Friday, February 28, 2003

Thoughts

This year was supposed to be a big year for you with special meaning because you would have been a Senior in high school and looking forward to graduation. Your friends are preparing to move on and take on new challenges for the future. The senior class trip is planned for Virginia Beach for 4 days and the prom is Memorial Weekend. It saddens me to think that you will not be a part of it, but whatever the reason that you are where you are today can only be answered by every passing day and the hard work and determination you have to get better. I know you are in a place you do not want to be in and if it were possible you would change the way things are. There has to be some good to come from all of this Aaron and hopefully we will come to know what that is one day soon.
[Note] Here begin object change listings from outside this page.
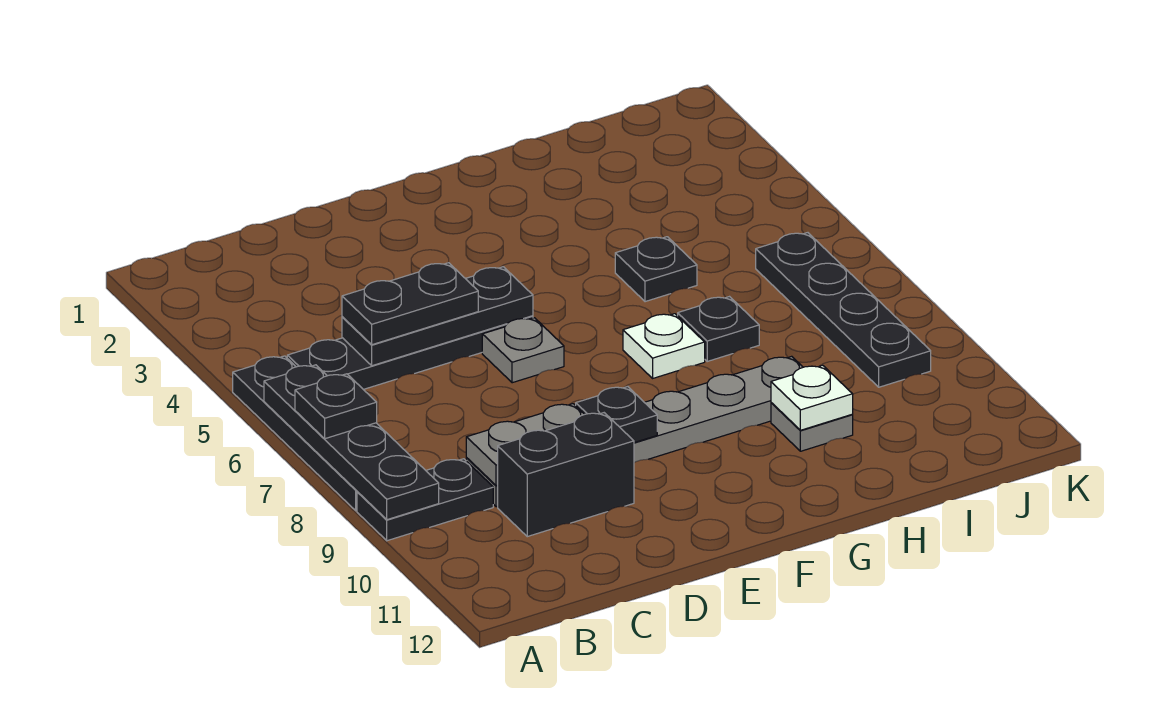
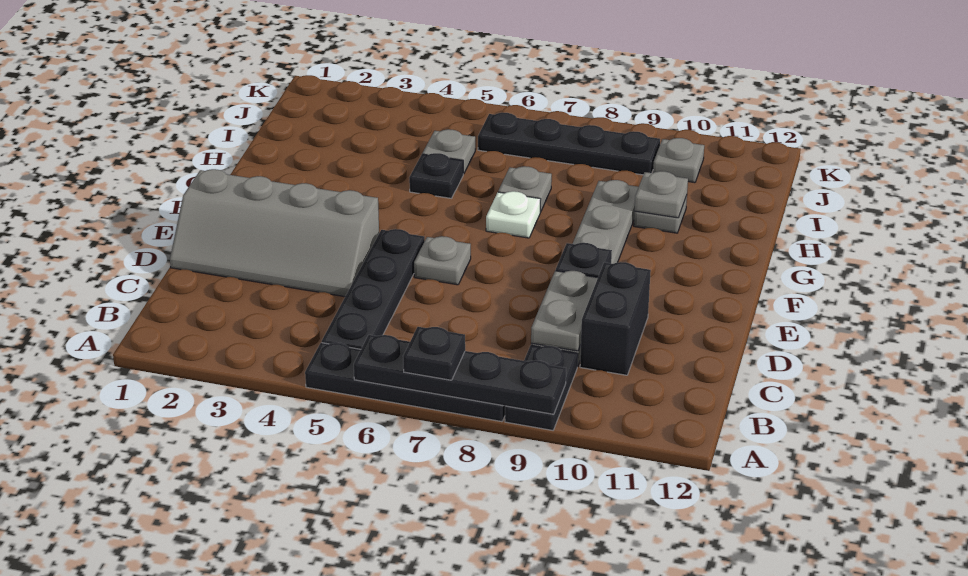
black 1x3 plate [342,267,533,366] -> none
black 1x2 plate [342,263,478,345] -> none
none -> grey 2x4 slope [170,169,379,297]
black 1x1 plate [678,297,759,361] -> grey 1x1 plate [498,166,552,212]
white 1x1 plate [771,365,853,430] -> grey 1x1 plate [635,171,688,218]
none -> grey 1x1 plate [422,129,475,174]
none -> grey 1x1 plate [653,138,704,183]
Jeff, the director at the center approached me about having a post-graduation party for you with all your friends and family. I am hoping that one day soon you will be able to communicate to me what it is you would like for me to do. I am tormented about all of this because I try to put myself in your place and think about what you would want me to do. Nothing would make me happier than to hear you say “Yes, Mom or no Mom, I do or don’t want a party.” It would have to be for all the right reasons and not because it would make me feel better or so your friends could celebrate without you being a part of it. I don’t want you to feel as though you are being put on display. However, I do feel this could be a celebration of your life.. Your friends have been traumatized by this accident and what it has done to someone they hold very dear to their hearts. It has not been easy for them to see someone who was vibrant and energetic and constantly full of life, now so totally dependent on other people to care for him. You always made them laugh and whenever someone needed a shoulder to cry on you listened. When you were in ICU for 3 ½ weeks your friends would come in large groups and sit in the hallway hugging and crying and telling all kinds of stories about you. They would laugh and cry and remember how truly special you were. One time they all left and I thought they had gone home but they came back with McDonald’s and all sat on the floor eating. I went over to them and commented about lunch and they said they thought if you smelt the French fries you would come out and join them. I remember thinking how difficult this was for them and how they were doing everything they could to get through this. I could see and feel their pain but it was hard for me to reach out to them. They were very supportive of me and Dad and shared many stories about you that helped us to come to know a side of you we never realized. We would laugh a lot and cry, but I remember thinking how proud I was because of the tremendous impact you had on your friends.